# Best size for a Nano Tank???



## jnaneshhegde (Oct 24, 2012)

Hi guys,
I am planning to get a Nano tank for planted aquarium. Please suggest best and suitable dimensions for a nano tank, and also suggest me the accessories for this ie(lighting, filter and what else)...

suggestions please 
regards


----------



## Michael (Jul 20, 2010)

Welcome to APC!

If you are new to planted tanks or aquaria in general, remember that very small tanks (less than 10 gallons) are not very stable and things can go wrong in a hurry. If you are a beginner, you are more likely to be successful with a medium sized tank, like a 20 gallon. In general, the smaller the tank, the more difficult it is to maintain. Very small tanks require very small, slow growing plants that may not be commonly available.

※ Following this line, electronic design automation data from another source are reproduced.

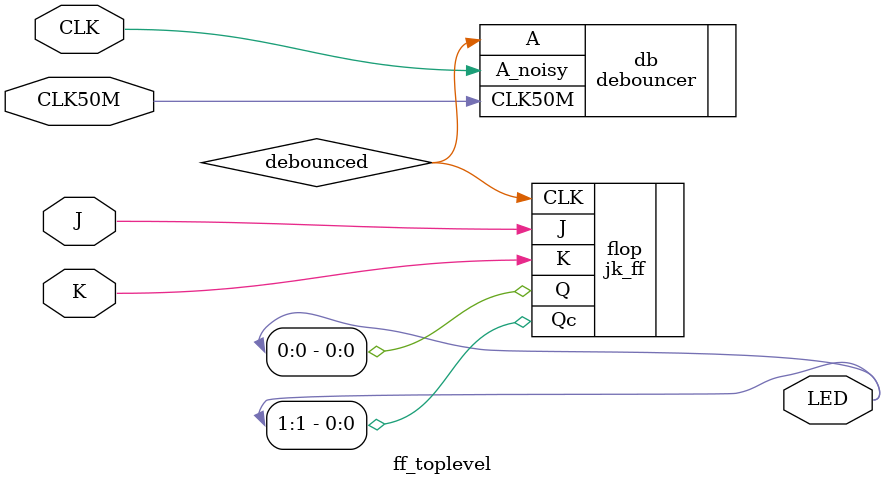
<source format=sv>
module ff_toplevel(
    input logic CLK, J,CLK50M, K,
    output logic [1:0]LED
);

    logic debounced; 

    debouncer db(.A_noisy(CLK), .CLK50M(CLK50M), .A(debounced));
	 
	 jk_ff flop( .J(J), .K(K), .CLK(debounced), .Q(LED[0]), .Qc(LED[1]));

endmodule

</source>
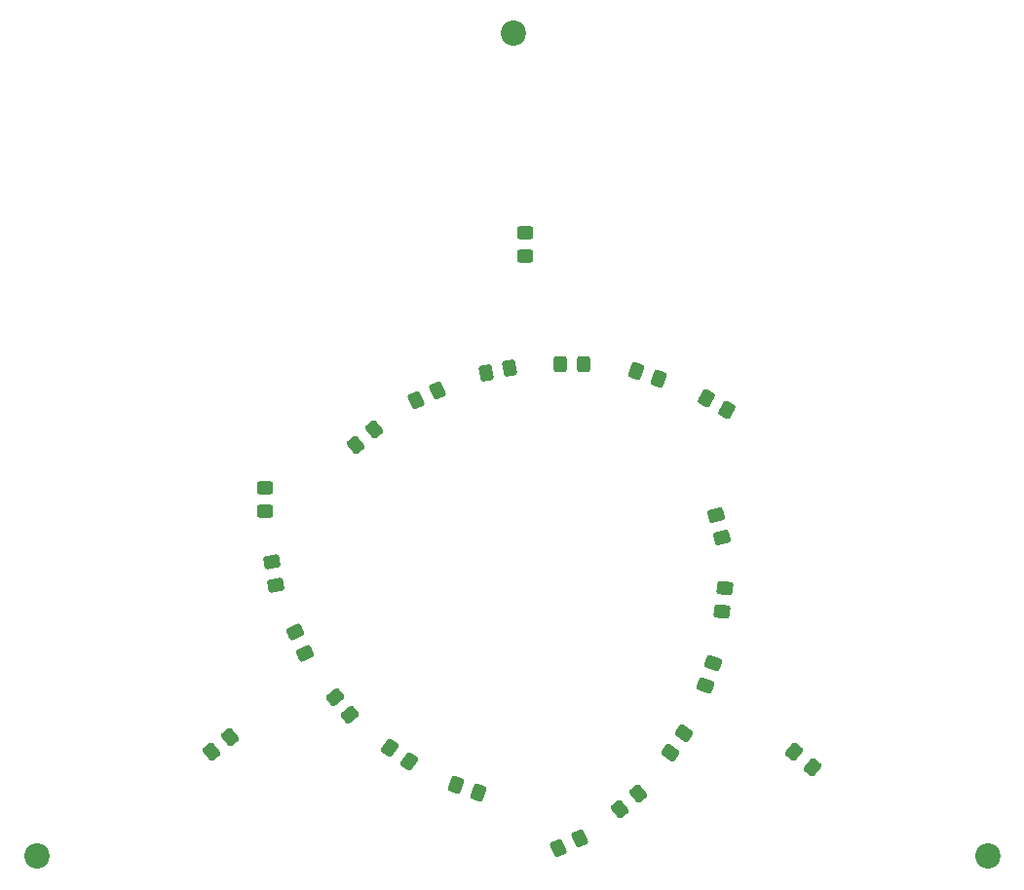
<source format=gts>
%TF.GenerationSoftware,KiCad,Pcbnew,(6.0.5)*%
%TF.CreationDate,2022-11-29T16:25:59+01:00*%
%TF.ProjectId,sublink,7375626c-696e-46b2-9e6b-696361645f70,rev?*%
%TF.SameCoordinates,Original*%
%TF.FileFunction,Soldermask,Top*%
%TF.FilePolarity,Negative*%
%FSLAX46Y46*%
G04 Gerber Fmt 4.6, Leading zero omitted, Abs format (unit mm)*
G04 Created by KiCad (PCBNEW (6.0.5)) date 2022-11-29 16:25:59*
%MOMM*%
%LPD*%
G01*
G04 APERTURE LIST*
G04 Aperture macros list*
%AMRoundRect*
0 Rectangle with rounded corners*
0 $1 Rounding radius*
0 $2 $3 $4 $5 $6 $7 $8 $9 X,Y pos of 4 corners*
0 Add a 4 corners polygon primitive as box body*
4,1,4,$2,$3,$4,$5,$6,$7,$8,$9,$2,$3,0*
0 Add four circle primitives for the rounded corners*
1,1,$1+$1,$2,$3*
1,1,$1+$1,$4,$5*
1,1,$1+$1,$6,$7*
1,1,$1+$1,$8,$9*
0 Add four rect primitives between the rounded corners*
20,1,$1+$1,$2,$3,$4,$5,0*
20,1,$1+$1,$4,$5,$6,$7,0*
20,1,$1+$1,$6,$7,$8,$9,0*
20,1,$1+$1,$8,$9,$2,$3,0*%
G04 Aperture macros list end*
%ADD10RoundRect,0.250000X0.450000X-0.325000X0.450000X0.325000X-0.450000X0.325000X-0.450000X-0.325000X0*%
%ADD11RoundRect,0.250000X0.182206X-0.524334X0.555031X0.008115X-0.182206X0.524334X-0.555031X-0.008115X0*%
%ADD12RoundRect,0.250000X0.506458X0.227211X-0.056458X0.552211X-0.506458X-0.227211X0.056458X-0.552211X0*%
%ADD13RoundRect,0.250000X-0.040290X0.553626X-0.538219X0.135814X0.040290X-0.553626X0.538219X-0.135814X0*%
%ADD14RoundRect,0.250000X-0.524334X-0.182206X0.008115X-0.555031X0.524334X0.182206X-0.008115X0.555031X0*%
%ADD15RoundRect,0.250000X0.518783X-0.197457X0.350550X0.430394X-0.518783X0.197457X-0.350550X-0.430394X0*%
%ADD16RoundRect,0.250000X-0.450000X0.325000X-0.450000X-0.325000X0.450000X-0.325000X0.450000X0.325000X0*%
%ADD17RoundRect,0.250000X0.241921X0.499599X-0.398204X0.386728X-0.241921X-0.499599X0.398204X-0.386728X0*%
%ADD18RoundRect,0.250000X0.325000X0.450000X-0.325000X0.450000X-0.325000X-0.450000X0.325000X-0.450000X0*%
%ADD19RoundRect,0.250000X0.311705X-0.459309X0.534018X0.151491X-0.311705X0.459309X-0.534018X-0.151491X0*%
%ADD20RoundRect,0.250000X0.104372X0.545189X-0.484728X0.270488X-0.104372X-0.545189X0.484728X-0.270488X0*%
%ADD21RoundRect,0.250000X-0.459309X-0.311705X0.151491X-0.534018X0.459309X0.311705X-0.151491X0.534018X0*%
%ADD22RoundRect,0.250000X-0.545189X0.104372X-0.270488X-0.484728X0.545189X-0.104372X0.270488X0.484728X0*%
%ADD23RoundRect,0.250000X0.419962X-0.362983X0.476613X0.284543X-0.419962X0.362983X-0.476613X-0.284543X0*%
%ADD24RoundRect,0.250000X-0.104372X-0.545189X0.484728X-0.270488X0.104372X0.545189X-0.484728X0.270488X0*%
%ADD25RoundRect,0.250000X-0.538219X-0.135814X-0.040290X-0.553626X0.538219X0.135814X0.040290X0.553626X0*%
%ADD26RoundRect,0.250000X0.040290X-0.553626X0.538219X-0.135814X-0.040290X0.553626X-0.538219X0.135814X0*%
%ADD27RoundRect,0.250000X-0.553626X-0.040290X-0.135814X-0.538219X0.553626X0.040290X0.135814X0.538219X0*%
%ADD28C,2.200000*%
%ADD29RoundRect,0.250000X0.459309X0.311705X-0.151491X0.534018X-0.459309X-0.311705X0.151491X-0.534018X0*%
%ADD30RoundRect,0.250000X-0.499599X0.241921X-0.386728X-0.398204X0.499599X-0.241921X0.386728X0.398204X0*%
G04 APERTURE END LIST*
D10*
X174214844Y-71308909D03*
X174214844Y-69258909D03*
D11*
X186852157Y-114435701D03*
X188027989Y-112756439D03*
D12*
X191777401Y-84695990D03*
X190002049Y-83670990D03*
D13*
X161109175Y-86399553D03*
X159538783Y-87717267D03*
D14*
X162496279Y-114012794D03*
X164175541Y-115188626D03*
D15*
X191381529Y-95794236D03*
X190850949Y-93814088D03*
D16*
X151659523Y-91409023D03*
X151659523Y-93459023D03*
D17*
X172869396Y-81052817D03*
X170850540Y-81408795D03*
D18*
X179360233Y-80664294D03*
X177310233Y-80664294D03*
D19*
X189880157Y-108593332D03*
X190581299Y-106666962D03*
D20*
X166652355Y-82940615D03*
X164794425Y-83806983D03*
D21*
X168256460Y-117248748D03*
X170182830Y-117949890D03*
D22*
X154225987Y-103991135D03*
X155092355Y-105849065D03*
D23*
X191385462Y-102218340D03*
X191564132Y-100176140D03*
D24*
X177138072Y-122779465D03*
X178996002Y-121913097D03*
D25*
X197622954Y-114386799D03*
X199193346Y-115704513D03*
D26*
X182482014Y-119337959D03*
X184052406Y-118020245D03*
D27*
X157693641Y-109633934D03*
X159011355Y-111204326D03*
D28*
X214420000Y-123462000D03*
X131830000Y-123432000D03*
D13*
X148587965Y-113092423D03*
X147017573Y-114410137D03*
D28*
X173230000Y-51922000D03*
D29*
X185804798Y-81951360D03*
X183878428Y-81250218D03*
D30*
X152247286Y-97882429D03*
X152603264Y-99901285D03*
M02*

</source>
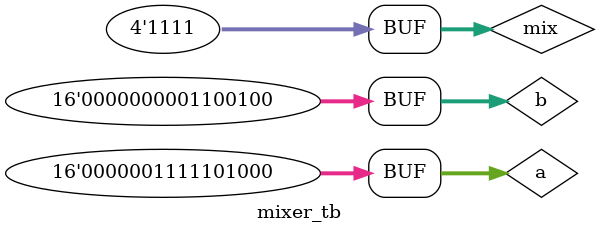
<source format=sv>


module mixer #(
	parameter D_WIDTH 	= 16,
	parameter M_WIDTH 	= 4
)(
	input  [D_WIDTH-1:0] 	a,
	input  [D_WIDTH-1:0] 	b,
	input  [M_WIDTH-1:0] 	mix,
	output [D_WIDTH-1:0]	out
);

wire [M_WIDTH-1:0] antimix = 2**M_WIDTH - 1 - mix;

wire [D_WIDTH+M_WIDTH:0] out_full = (mix*a) + (antimix*b);

assign out = out_full[D_WIDTH+M_WIDTH:M_WIDTH];


endmodule

//=============================================================================
module mixer_tb;

logic [15:0] a, b;
logic [3:0]  mix;
wire  [15:0] out;

mixer mixer_inst( .* );


initial begin
	mix = 0;
	a	= 0;
	b	= 0;
	#1;

	b 	= 100;
	#1;

	b	= 15000;
	#1;

	a	= 15000;
	#1;

	mix	= 5;
	#1;

	mix = 4'b1111;
	#1;

	b	= 0;
	#1;
	
	
	a	= 100;
	#1;

	a	= 1000;
	b	= 100;
	#1;

	for(int i = 0; i < 16; i++) begin
		mix = i;
		#1;
	end
	
	

end


endmodule

</source>
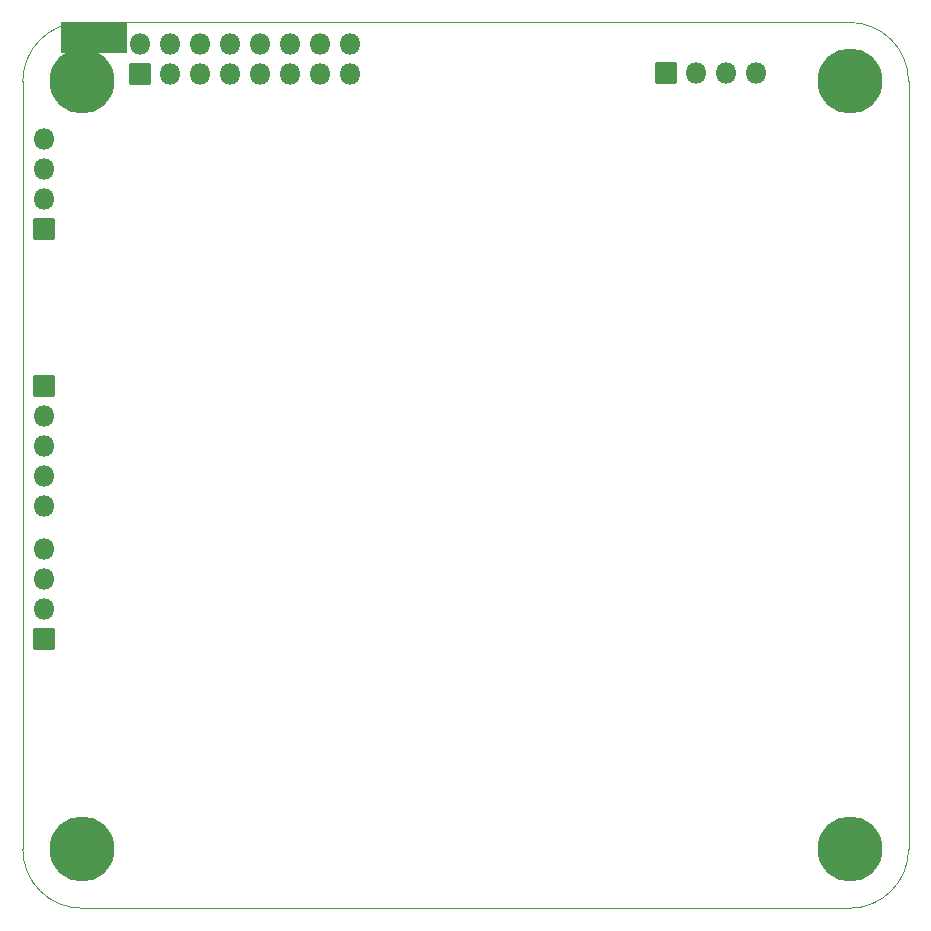
<source format=gbs>
%TF.GenerationSoftware,KiCad,Pcbnew,6.0.4-6f826c9f35~116~ubuntu20.04.1*%
%TF.CreationDate,2022-03-31T23:30:21+02:00*%
%TF.ProjectId,eval_board_tmc6200-ta,6576616c-5f62-46f6-9172-645f746d6336,rev?*%
%TF.SameCoordinates,Original*%
%TF.FileFunction,Soldermask,Bot*%
%TF.FilePolarity,Negative*%
%FSLAX46Y46*%
G04 Gerber Fmt 4.6, Leading zero omitted, Abs format (unit mm)*
G04 Created by KiCad (PCBNEW 6.0.4-6f826c9f35~116~ubuntu20.04.1) date 2022-03-31 23:30:21*
%MOMM*%
%LPD*%
G01*
G04 APERTURE LIST*
G04 Aperture macros list*
%AMRoundRect*
0 Rectangle with rounded corners*
0 $1 Rounding radius*
0 $2 $3 $4 $5 $6 $7 $8 $9 X,Y pos of 4 corners*
0 Add a 4 corners polygon primitive as box body*
4,1,4,$2,$3,$4,$5,$6,$7,$8,$9,$2,$3,0*
0 Add four circle primitives for the rounded corners*
1,1,$1+$1,$2,$3*
1,1,$1+$1,$4,$5*
1,1,$1+$1,$6,$7*
1,1,$1+$1,$8,$9*
0 Add four rect primitives between the rounded corners*
20,1,$1+$1,$2,$3,$4,$5,0*
20,1,$1+$1,$4,$5,$6,$7,0*
20,1,$1+$1,$6,$7,$8,$9,0*
20,1,$1+$1,$8,$9,$2,$3,0*%
G04 Aperture macros list end*
%ADD10C,0.010000*%
%TA.AperFunction,Profile*%
%ADD11C,0.100000*%
%TD*%
%ADD12RoundRect,0.050000X0.850000X-0.850000X0.850000X0.850000X-0.850000X0.850000X-0.850000X-0.850000X0*%
%ADD13O,1.800000X1.800000*%
%ADD14C,3.200000*%
%ADD15C,5.500000*%
%ADD16RoundRect,0.050000X-0.850000X-0.850000X0.850000X-0.850000X0.850000X0.850000X-0.850000X0.850000X0*%
%ADD17RoundRect,0.050000X0.850000X0.850000X-0.850000X0.850000X-0.850000X-0.850000X0.850000X-0.850000X0*%
G04 APERTURE END LIST*
D10*
G36*
X22728000Y-123145000D02*
G01*
X17228000Y-123145000D01*
X17228000Y-120645000D01*
X22728000Y-120645000D01*
X22728000Y-123145000D01*
G37*
X22728000Y-123145000D02*
X17228000Y-123145000D01*
X17228000Y-120645000D01*
X22728000Y-120645000D01*
X22728000Y-123145000D01*
D11*
X13978000Y-190645000D02*
G75*
G03*
X18978000Y-195645000I5000000J0D01*
G01*
X83978000Y-195645000D02*
G75*
G03*
X88978000Y-190645000I0J5000000D01*
G01*
X18978000Y-120645000D02*
G75*
G03*
X13978000Y-125645000I0J-5000000D01*
G01*
X88978000Y-125645000D02*
G75*
G03*
X83978000Y-120645000I-5000000J0D01*
G01*
X18978000Y-120645000D02*
X83978000Y-120645000D01*
X13978000Y-190645000D02*
X13978000Y-125645000D01*
X83978000Y-195645000D02*
X18978000Y-195645000D01*
X88978000Y-125645000D02*
X88978000Y-190645000D01*
D10*
G36*
X22728000Y-123145000D02*
G01*
X17228000Y-123145000D01*
X17228000Y-120645000D01*
X22728000Y-120645000D01*
X22728000Y-123145000D01*
G37*
X22728000Y-123145000D02*
X17228000Y-123145000D01*
X17228000Y-120645000D01*
X22728000Y-120645000D01*
X22728000Y-123145000D01*
D11*
X13978000Y-190645000D02*
G75*
G03*
X18978000Y-195645000I5000000J0D01*
G01*
X83978000Y-195645000D02*
G75*
G03*
X88978000Y-190645000I0J5000000D01*
G01*
X18978000Y-120645000D02*
G75*
G03*
X13978000Y-125645000I0J-5000000D01*
G01*
X88978000Y-125645000D02*
G75*
G03*
X83978000Y-120645000I-5000000J0D01*
G01*
X18978000Y-120645000D02*
X83978000Y-120645000D01*
X13978000Y-190645000D02*
X13978000Y-125645000D01*
X83978000Y-195645000D02*
X18978000Y-195645000D01*
X88978000Y-125645000D02*
X88978000Y-190645000D01*
D12*
X23928000Y-125045000D03*
D13*
X23928000Y-122505000D03*
X26468000Y-125045000D03*
X26468000Y-122505000D03*
X29008000Y-125045000D03*
X29008000Y-122505000D03*
X31548000Y-125045000D03*
X31548000Y-122505000D03*
X34088000Y-125045000D03*
X34088000Y-122505000D03*
X36628000Y-125045000D03*
X36628000Y-122505000D03*
X39168000Y-125045000D03*
X39168000Y-122505000D03*
X41708000Y-125045000D03*
X41708000Y-122505000D03*
D14*
X83978000Y-190645000D03*
D15*
X83978000Y-190645000D03*
D12*
X68453000Y-124895000D03*
D13*
X70993000Y-124895000D03*
X73533000Y-124895000D03*
X76073000Y-124895000D03*
D16*
X15803000Y-151470000D03*
D13*
X15803000Y-154010000D03*
X15803000Y-156550000D03*
X15803000Y-159090000D03*
X15803000Y-161630000D03*
D17*
X15803000Y-138145000D03*
D13*
X15803000Y-135605000D03*
X15803000Y-133065000D03*
X15803000Y-130525000D03*
D14*
X83978000Y-125645000D03*
D15*
X83978000Y-125645000D03*
D14*
X18978000Y-125645000D03*
D15*
X18978000Y-125645000D03*
D17*
X15803000Y-172870000D03*
D13*
X15803000Y-170330000D03*
X15803000Y-167790000D03*
X15803000Y-165250000D03*
D14*
X18978000Y-190645000D03*
D15*
X18978000Y-190645000D03*
M02*

</source>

That said, I have a 3.5 gallon JBJ picotope with the original light and filter that I love. The light is not bright enough for anything but low-light plants, but the crypts, anubias, and mosses have done well and have been easy to maintain.


----------



## jnaneshhegde (Oct 24, 2012)

Thanks Michael...
Yes i am a beginner for aquarium tanks... I have a big round cement tank of 3 ft diameter and 2 ft height. Its in natural sunlight with 40% shade-net. I had left 2 guppies in that 2 yrs back and now its no is 200+ .. You see a tremendous growth in natural tanks. Now i want to go for a glass tank on my desk. So what best dimensions i can go for...

-jnanesh


----------